● DATA EXTRACTS:

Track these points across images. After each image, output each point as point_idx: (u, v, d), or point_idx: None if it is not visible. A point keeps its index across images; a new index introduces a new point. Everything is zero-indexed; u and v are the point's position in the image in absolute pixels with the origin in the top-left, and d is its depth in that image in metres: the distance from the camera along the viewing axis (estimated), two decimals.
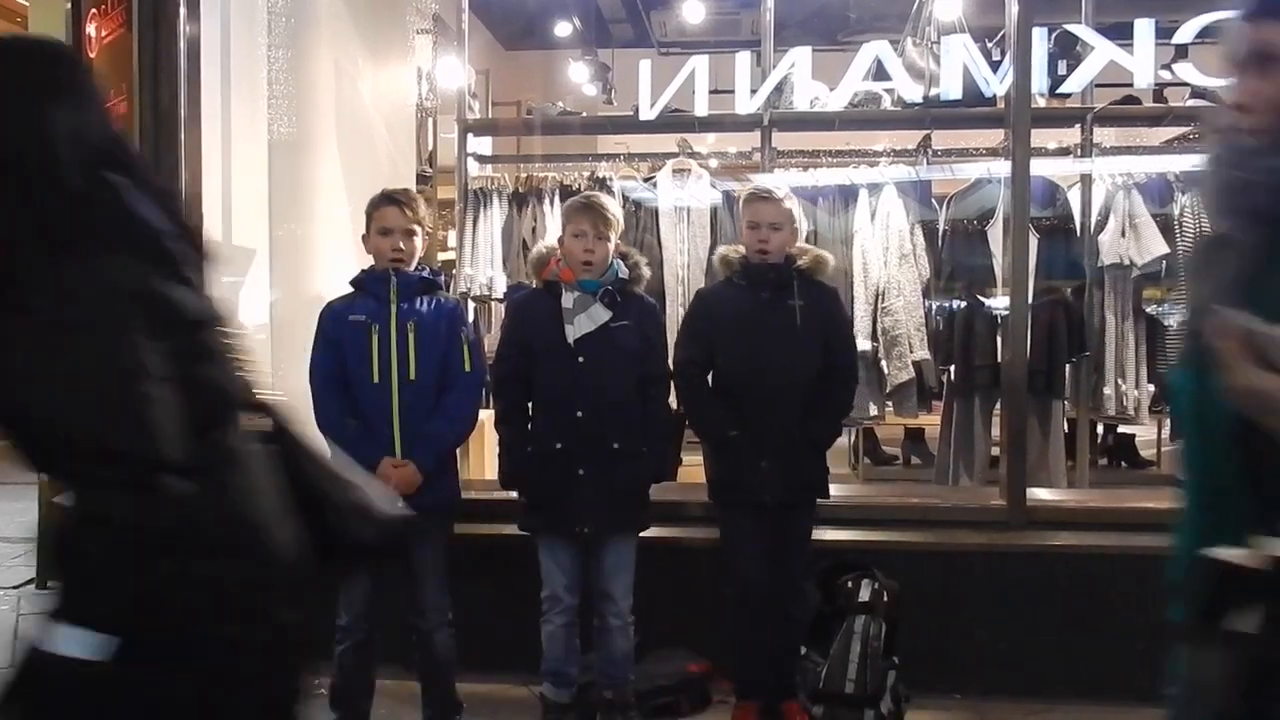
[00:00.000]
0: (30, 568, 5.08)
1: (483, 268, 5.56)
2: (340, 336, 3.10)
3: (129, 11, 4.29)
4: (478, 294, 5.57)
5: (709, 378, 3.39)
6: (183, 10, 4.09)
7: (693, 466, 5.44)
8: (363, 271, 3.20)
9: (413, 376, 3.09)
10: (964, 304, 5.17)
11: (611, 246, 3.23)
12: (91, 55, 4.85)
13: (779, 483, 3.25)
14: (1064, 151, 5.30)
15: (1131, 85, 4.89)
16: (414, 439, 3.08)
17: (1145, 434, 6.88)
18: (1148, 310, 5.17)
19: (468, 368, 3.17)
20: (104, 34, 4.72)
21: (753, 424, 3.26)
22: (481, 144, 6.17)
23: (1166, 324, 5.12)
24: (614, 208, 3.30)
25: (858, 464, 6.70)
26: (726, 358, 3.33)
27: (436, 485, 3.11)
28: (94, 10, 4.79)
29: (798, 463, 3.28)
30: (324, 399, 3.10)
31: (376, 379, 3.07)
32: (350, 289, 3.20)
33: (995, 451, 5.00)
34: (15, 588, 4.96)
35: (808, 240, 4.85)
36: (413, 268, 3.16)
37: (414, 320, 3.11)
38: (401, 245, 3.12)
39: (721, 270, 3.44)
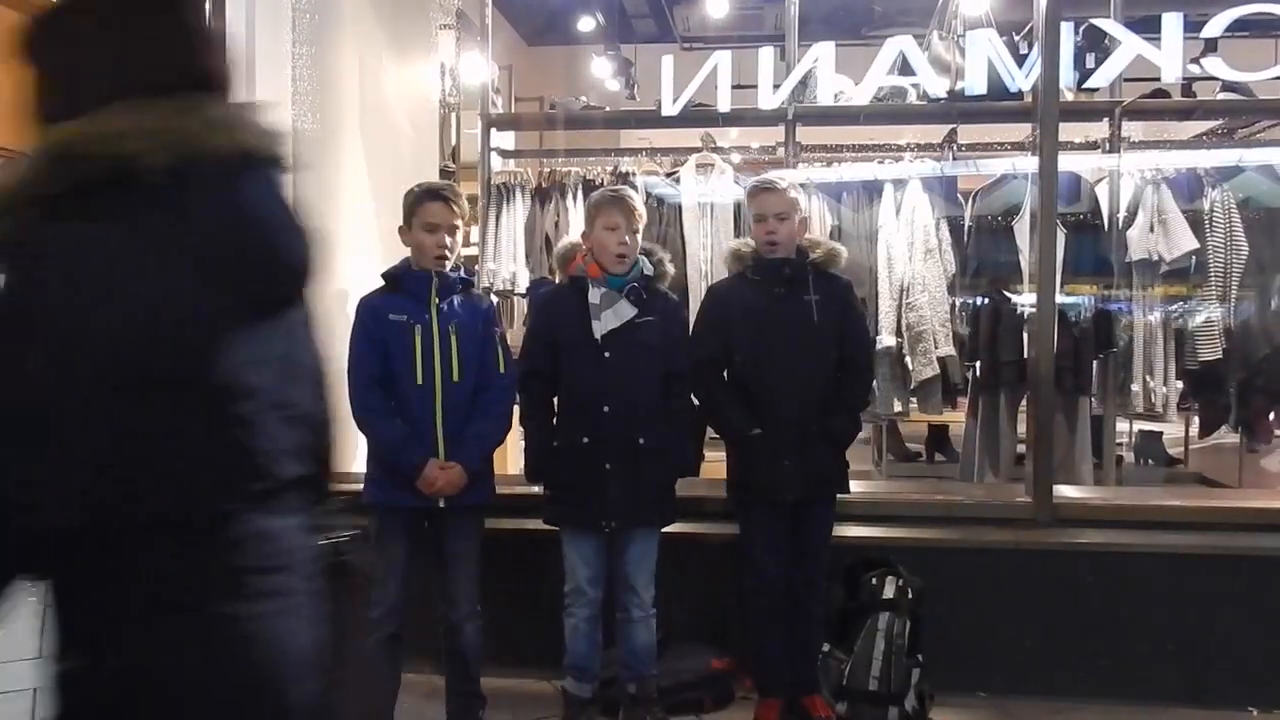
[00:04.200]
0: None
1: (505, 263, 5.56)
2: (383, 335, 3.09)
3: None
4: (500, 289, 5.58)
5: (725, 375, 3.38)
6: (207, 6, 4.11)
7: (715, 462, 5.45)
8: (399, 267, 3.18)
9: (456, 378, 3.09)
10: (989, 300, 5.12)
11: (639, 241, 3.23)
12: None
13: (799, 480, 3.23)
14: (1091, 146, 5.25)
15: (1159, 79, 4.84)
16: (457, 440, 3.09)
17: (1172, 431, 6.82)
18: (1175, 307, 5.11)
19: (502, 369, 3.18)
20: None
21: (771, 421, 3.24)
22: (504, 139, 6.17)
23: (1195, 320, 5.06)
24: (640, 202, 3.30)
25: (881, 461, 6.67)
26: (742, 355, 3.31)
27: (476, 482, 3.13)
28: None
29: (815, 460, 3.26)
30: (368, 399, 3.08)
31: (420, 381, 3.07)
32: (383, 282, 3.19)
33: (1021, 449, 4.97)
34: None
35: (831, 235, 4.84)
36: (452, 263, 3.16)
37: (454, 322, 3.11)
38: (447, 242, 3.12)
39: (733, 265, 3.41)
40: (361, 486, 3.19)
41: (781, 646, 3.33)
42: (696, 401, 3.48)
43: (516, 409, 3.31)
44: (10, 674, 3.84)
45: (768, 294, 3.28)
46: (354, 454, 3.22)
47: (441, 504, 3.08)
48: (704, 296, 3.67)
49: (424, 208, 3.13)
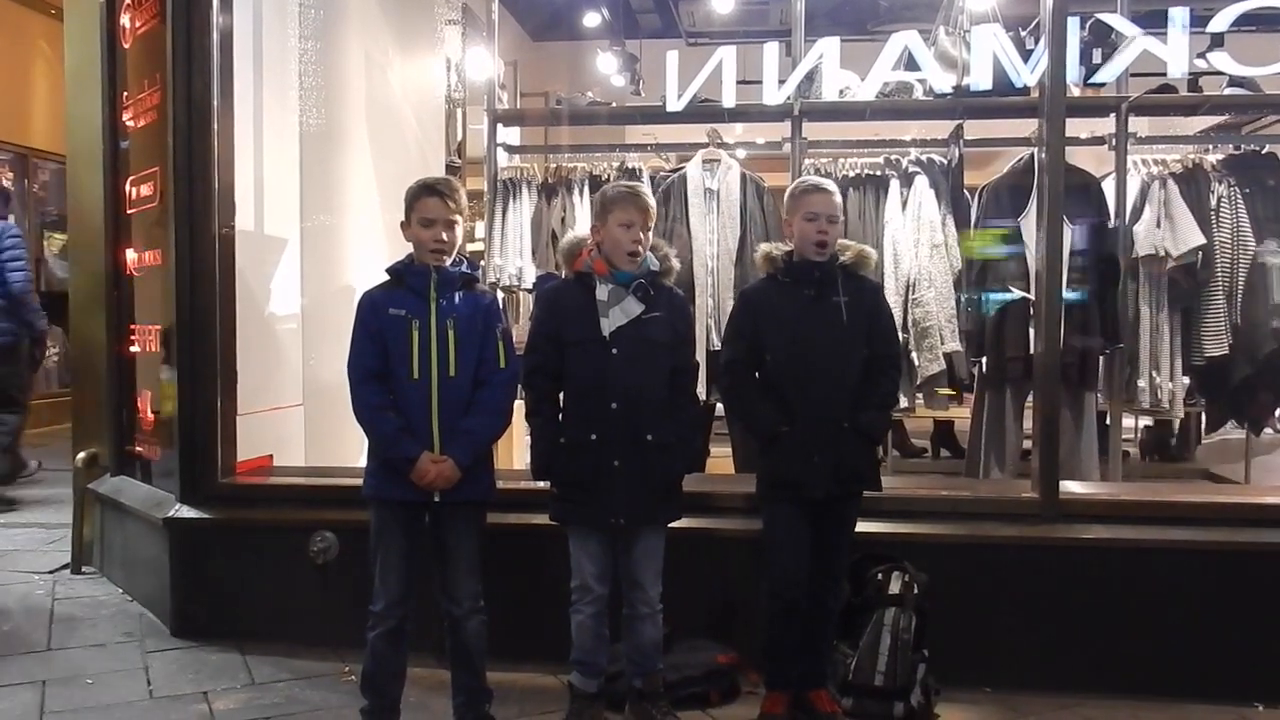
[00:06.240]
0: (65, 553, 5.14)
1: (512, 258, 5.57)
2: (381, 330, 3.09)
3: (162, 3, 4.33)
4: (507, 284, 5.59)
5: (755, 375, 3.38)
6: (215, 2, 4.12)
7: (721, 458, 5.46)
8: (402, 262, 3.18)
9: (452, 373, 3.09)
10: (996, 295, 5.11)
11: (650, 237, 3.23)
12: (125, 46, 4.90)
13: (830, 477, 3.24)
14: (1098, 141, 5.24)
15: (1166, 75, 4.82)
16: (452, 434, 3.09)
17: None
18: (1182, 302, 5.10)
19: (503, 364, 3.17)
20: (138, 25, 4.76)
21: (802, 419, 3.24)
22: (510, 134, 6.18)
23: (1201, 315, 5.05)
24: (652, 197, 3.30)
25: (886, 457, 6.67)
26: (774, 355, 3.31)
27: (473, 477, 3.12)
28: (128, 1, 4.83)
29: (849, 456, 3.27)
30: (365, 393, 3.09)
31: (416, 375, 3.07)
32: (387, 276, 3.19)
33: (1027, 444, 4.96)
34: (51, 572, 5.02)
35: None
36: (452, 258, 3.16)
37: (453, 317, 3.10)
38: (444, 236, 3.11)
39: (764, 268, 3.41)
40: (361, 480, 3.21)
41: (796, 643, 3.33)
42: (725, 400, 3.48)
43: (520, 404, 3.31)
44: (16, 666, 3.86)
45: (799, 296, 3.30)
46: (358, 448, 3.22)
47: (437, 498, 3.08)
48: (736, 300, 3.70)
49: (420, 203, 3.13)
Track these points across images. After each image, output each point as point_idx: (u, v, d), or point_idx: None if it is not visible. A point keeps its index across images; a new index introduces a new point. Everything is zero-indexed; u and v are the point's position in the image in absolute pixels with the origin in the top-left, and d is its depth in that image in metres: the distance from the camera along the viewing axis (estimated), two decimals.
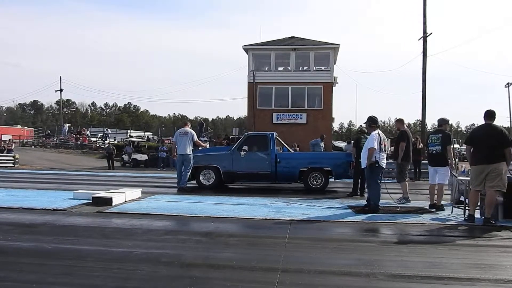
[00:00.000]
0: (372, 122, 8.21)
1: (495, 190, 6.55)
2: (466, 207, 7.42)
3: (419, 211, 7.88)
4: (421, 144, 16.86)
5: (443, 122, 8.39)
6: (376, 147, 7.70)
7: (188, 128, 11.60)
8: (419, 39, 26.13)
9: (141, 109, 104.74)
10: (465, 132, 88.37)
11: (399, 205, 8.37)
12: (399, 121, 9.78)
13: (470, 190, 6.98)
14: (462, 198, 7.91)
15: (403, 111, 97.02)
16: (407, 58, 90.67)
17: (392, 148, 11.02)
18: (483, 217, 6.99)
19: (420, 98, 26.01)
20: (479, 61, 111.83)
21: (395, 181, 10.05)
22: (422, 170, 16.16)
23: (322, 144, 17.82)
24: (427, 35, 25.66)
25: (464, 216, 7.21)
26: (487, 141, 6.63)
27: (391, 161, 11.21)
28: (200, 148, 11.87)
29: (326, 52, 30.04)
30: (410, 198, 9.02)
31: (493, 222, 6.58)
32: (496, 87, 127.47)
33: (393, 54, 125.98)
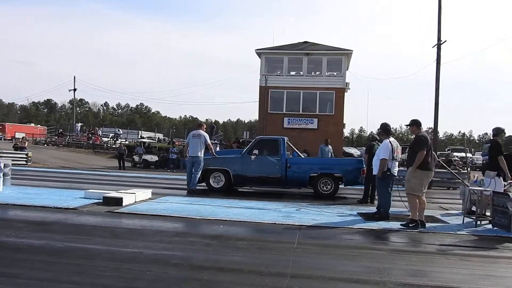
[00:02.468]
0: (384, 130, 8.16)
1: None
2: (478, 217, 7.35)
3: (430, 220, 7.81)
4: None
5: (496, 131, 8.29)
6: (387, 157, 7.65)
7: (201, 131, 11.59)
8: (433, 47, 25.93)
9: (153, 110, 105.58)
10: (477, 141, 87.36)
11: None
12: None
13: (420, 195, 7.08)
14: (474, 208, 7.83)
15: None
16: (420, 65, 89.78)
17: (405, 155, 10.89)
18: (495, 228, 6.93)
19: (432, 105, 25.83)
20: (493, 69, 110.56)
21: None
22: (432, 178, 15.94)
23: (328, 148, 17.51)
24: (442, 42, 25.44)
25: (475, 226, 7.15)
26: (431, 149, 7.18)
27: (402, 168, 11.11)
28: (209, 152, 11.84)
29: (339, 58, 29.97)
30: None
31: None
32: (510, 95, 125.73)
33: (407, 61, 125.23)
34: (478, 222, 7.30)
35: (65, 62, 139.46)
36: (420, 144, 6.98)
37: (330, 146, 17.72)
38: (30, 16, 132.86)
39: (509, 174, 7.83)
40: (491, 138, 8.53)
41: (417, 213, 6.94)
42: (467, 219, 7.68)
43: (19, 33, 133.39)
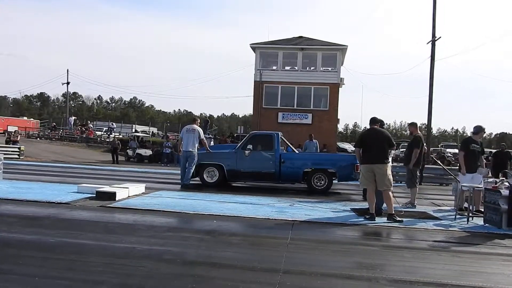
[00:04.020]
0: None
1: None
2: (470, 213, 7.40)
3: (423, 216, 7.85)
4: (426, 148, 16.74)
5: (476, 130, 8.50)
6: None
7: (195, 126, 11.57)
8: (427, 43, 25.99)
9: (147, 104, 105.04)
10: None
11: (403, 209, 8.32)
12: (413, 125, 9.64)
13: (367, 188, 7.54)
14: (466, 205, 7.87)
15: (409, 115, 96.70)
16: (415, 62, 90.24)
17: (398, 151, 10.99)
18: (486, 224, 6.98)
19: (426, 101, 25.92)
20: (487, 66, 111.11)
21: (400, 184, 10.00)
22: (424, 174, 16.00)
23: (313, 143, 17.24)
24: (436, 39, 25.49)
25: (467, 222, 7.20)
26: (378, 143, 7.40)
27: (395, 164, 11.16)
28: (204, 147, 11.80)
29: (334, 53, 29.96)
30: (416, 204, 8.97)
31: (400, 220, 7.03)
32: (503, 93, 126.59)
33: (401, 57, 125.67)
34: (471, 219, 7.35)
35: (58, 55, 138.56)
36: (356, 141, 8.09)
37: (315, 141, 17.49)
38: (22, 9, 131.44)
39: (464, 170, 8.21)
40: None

● EXERCISE PROMPT: Reproduce word for word the material above, starting with the line that has "17: (1145, 434, 6.88)" and stopping after the line that has "39: (721, 270, 3.44)".

● TASK OUTPUT:
17: (1145, 434, 6.88)
18: (1148, 310, 5.17)
19: (468, 368, 3.17)
20: (104, 34, 4.72)
21: (753, 424, 3.26)
22: (481, 144, 6.17)
23: (1166, 324, 5.12)
24: (614, 208, 3.30)
25: (858, 464, 6.70)
26: (726, 358, 3.33)
27: (436, 485, 3.11)
28: (94, 10, 4.79)
29: (798, 463, 3.28)
30: (324, 399, 3.10)
31: (376, 379, 3.07)
32: (350, 289, 3.20)
33: (995, 451, 5.00)
34: (15, 588, 4.96)
35: (808, 240, 4.85)
36: (413, 268, 3.16)
37: (414, 320, 3.11)
38: (401, 245, 3.12)
39: (721, 270, 3.44)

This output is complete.